Die Selbstverwaltung = Politik wäre von der Verantwortung entlastet, sich Fachkompetenz aneignen und öffentlich umstrittene schmerzhafte Entscheidungen treffen zu müssen. Sie könnte sich ganz unpolitischen ehrenamtlichen Tätigkeiten wie z.B. dem Engagement für Flüchtlinge, für Städtepartnerschaften und für den Sport widmen. Die Aufwandsentschädigungen wäre endlich nicht mehr – wie bei der bisherigen schweißtreibenden Tätigkeit – unzureichend und würden der wirklichen Belastung entsprechen. Wie hieß es noch früher in alternativen Kreisen: Politik soll Spaß machen!

Im Übrigen könnten Ratsmitglieder im Rat endlich befreit von der leidigen poltischen Auseinandersetzung ein gutes Verhältnis zueinander suchen, miteinander Kaffee trinken, klönen und politisch Gott einen guten Mann sein lassen, denn die noch zu vollziehenden Entscheidungen über den Haushalt sind ja nach den Vorentscheidungen in den AöRs und den Vorgaben der Verwaltungsspitze alternativlos.
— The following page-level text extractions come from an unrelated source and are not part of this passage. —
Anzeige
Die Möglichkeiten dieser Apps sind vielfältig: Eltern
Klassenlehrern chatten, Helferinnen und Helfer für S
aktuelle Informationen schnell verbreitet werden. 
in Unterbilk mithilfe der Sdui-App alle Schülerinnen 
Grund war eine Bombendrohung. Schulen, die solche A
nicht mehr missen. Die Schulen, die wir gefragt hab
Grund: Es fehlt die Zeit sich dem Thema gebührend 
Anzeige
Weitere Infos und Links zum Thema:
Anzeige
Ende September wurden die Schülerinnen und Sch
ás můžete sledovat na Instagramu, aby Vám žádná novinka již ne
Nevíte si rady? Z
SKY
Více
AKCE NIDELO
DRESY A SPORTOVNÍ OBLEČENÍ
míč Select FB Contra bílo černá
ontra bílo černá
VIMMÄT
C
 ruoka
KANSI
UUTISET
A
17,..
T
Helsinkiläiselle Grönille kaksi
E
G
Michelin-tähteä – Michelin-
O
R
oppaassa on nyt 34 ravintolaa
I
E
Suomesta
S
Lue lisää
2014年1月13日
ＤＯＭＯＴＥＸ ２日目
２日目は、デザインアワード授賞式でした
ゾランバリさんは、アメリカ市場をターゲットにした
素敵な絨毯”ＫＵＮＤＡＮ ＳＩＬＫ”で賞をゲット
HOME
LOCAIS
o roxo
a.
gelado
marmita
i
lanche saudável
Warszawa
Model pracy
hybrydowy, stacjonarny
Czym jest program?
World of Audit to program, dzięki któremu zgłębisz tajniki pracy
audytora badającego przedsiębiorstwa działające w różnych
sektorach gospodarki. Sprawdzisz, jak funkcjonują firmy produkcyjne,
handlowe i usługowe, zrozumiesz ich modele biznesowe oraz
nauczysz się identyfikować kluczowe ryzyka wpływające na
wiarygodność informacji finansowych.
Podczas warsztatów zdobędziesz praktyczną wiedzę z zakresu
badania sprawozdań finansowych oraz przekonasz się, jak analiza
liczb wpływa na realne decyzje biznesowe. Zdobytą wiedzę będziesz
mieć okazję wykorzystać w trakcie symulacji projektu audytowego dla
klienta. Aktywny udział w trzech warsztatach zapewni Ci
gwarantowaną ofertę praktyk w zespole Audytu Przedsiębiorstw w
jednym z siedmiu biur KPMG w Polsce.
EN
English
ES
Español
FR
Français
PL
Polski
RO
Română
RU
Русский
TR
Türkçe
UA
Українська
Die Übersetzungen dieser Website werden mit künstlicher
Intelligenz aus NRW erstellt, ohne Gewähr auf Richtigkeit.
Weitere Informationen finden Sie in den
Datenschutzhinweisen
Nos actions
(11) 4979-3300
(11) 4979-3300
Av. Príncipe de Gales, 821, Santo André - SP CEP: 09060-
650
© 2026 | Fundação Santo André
Die weise Wittener Verwaltung würde wissen, was der Stadt frommt: den Bürgerinnen und Bürgern Steuererhöhungen und Leistungseinschränkungen (im Verwaltungsjargon: Aufgabenkritik), der Verwaltung ein ordentliches Auskommen und akzeptable Arbeitsvollzüge (sonst: Krankenstand!).
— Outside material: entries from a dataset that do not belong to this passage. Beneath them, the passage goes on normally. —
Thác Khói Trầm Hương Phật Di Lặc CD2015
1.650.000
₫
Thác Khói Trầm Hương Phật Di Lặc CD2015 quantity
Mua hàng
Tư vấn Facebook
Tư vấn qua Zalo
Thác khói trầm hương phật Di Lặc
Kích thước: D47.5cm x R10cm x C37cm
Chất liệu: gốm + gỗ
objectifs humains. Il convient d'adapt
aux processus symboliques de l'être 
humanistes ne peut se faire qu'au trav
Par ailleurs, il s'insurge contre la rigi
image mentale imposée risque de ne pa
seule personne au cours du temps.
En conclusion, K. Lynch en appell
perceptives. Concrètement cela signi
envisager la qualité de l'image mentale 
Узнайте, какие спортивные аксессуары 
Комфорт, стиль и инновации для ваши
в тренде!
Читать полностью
Demokratische Flausen, wie sie in einem Wahlflyer des bürgerforums zum Ausdruck kommen, hätten sich allerdings endgültig erledigt.

Forderungen aus dem Wahlflyer des bürgerforums:

■ Für mehr Transparenz, öffentliche Diskussion
und Bürgerbeteiligung: Bürgerbeteiligung statt Kungelei!

– Ausweitung der Bürgerbeteiligung über den Rat hinaus
(z.B. Bürgerbegehren, Bürgerforen);

– Aktive Unterstützung von Bürgerbegehren und Bürgerinitiativen, die für unsere Ziele stehen;

– Kompetenzsteigerung durch stärkere Einbeziehung
sachkundiger Bürger;

– Der Rat soll seine Steuerungskompetenz wieder wahrnehmen.

*Aus der Satzung der AöR KuFo:

→ Satzung der AöR KuFo 20060620 Satzung Kulturforum

Zuständigkeit des Verwaltungsrates
1. Der Verwaltungsrat überwacht die Geschäftsführung des Vorstandes.
Er kann jederzeit vom Vorstand über alle Angelegenheiten der Anstalt Berichterstattung
verlangen.
2. Der Verwaltungsrat entscheidet über:
a) den Erlass von Satzungen im Rahmen der durch diese Anstaltssatzung übertragenen Aufgabenbereiche
b) die Beteiligung der Anstalt an anderen Unternehmen
c) die Bestellung und Abberufung sowie den Regelungsinhalt des Dienstverhältnisses
des Vorstandes
d) die Feststellung und Änderung des Wirtschaftsplanes einschließlich des Stellenplanes
e) die Feststellung des Jahresabschlusses
f) die Ergebnisverwendung
g) die Entlastung des Vorstandes
h) die Bestellung und Abberufung sowie den Regelungsinhalt der Dienstverhältnisse
der Leitungen des Saalbau/Haus Witten mit Kulturbüro, der Museen, des Büchereisystems, der Musikschule und des Stadtarchives
i) die Festsetzung allgemein geltender Tarife, Gebühren und Entgelte für die Angebote der Anstalt
j) die Bestellung des Wirtschaftsprüfers für den Jahresabschluss
k) alle sonstigen Verträge, wenn der Wert im Einzelfall den Nettobetrag von 200.000,–
Euro jährlich übersteigt
l) den Erwerb, die Veräußerung und Belastung von Grundstücken und grundstücksgleichen Rechten, sofern der Wert im Einzelfall den Nettobetrag von 50.000,– Euro
übersteigt
m) die Zustimmung zu Mehrausgaben für Einzelvorhaben des Vermögensplanes, soweit sie einen Betrag von 10.000,– Euro überschreiten
n) die Zustimmung zu Mehrausgaben des Erfolgsplanes von mehr als 50.000,– Euro,
soweit die Mehrausgaben nicht aufgrund rechtlicher Verpflichtungen erwachsen
In den Fällen der Buchstaben a) und b) unterliegt der Verwaltungsrat den Weisungen
des Rates der Stadt Witten.
In den Fällen der Buchstaben c) bis g) ist die Zustimmung des Rates der Stadt Witten
einzuholen.
Im Übrigen bestimmen sich die Rechte und Pflichten des Verwaltungsrates nach § 114
a (7) GO sowie den Bestimmungen der KUV.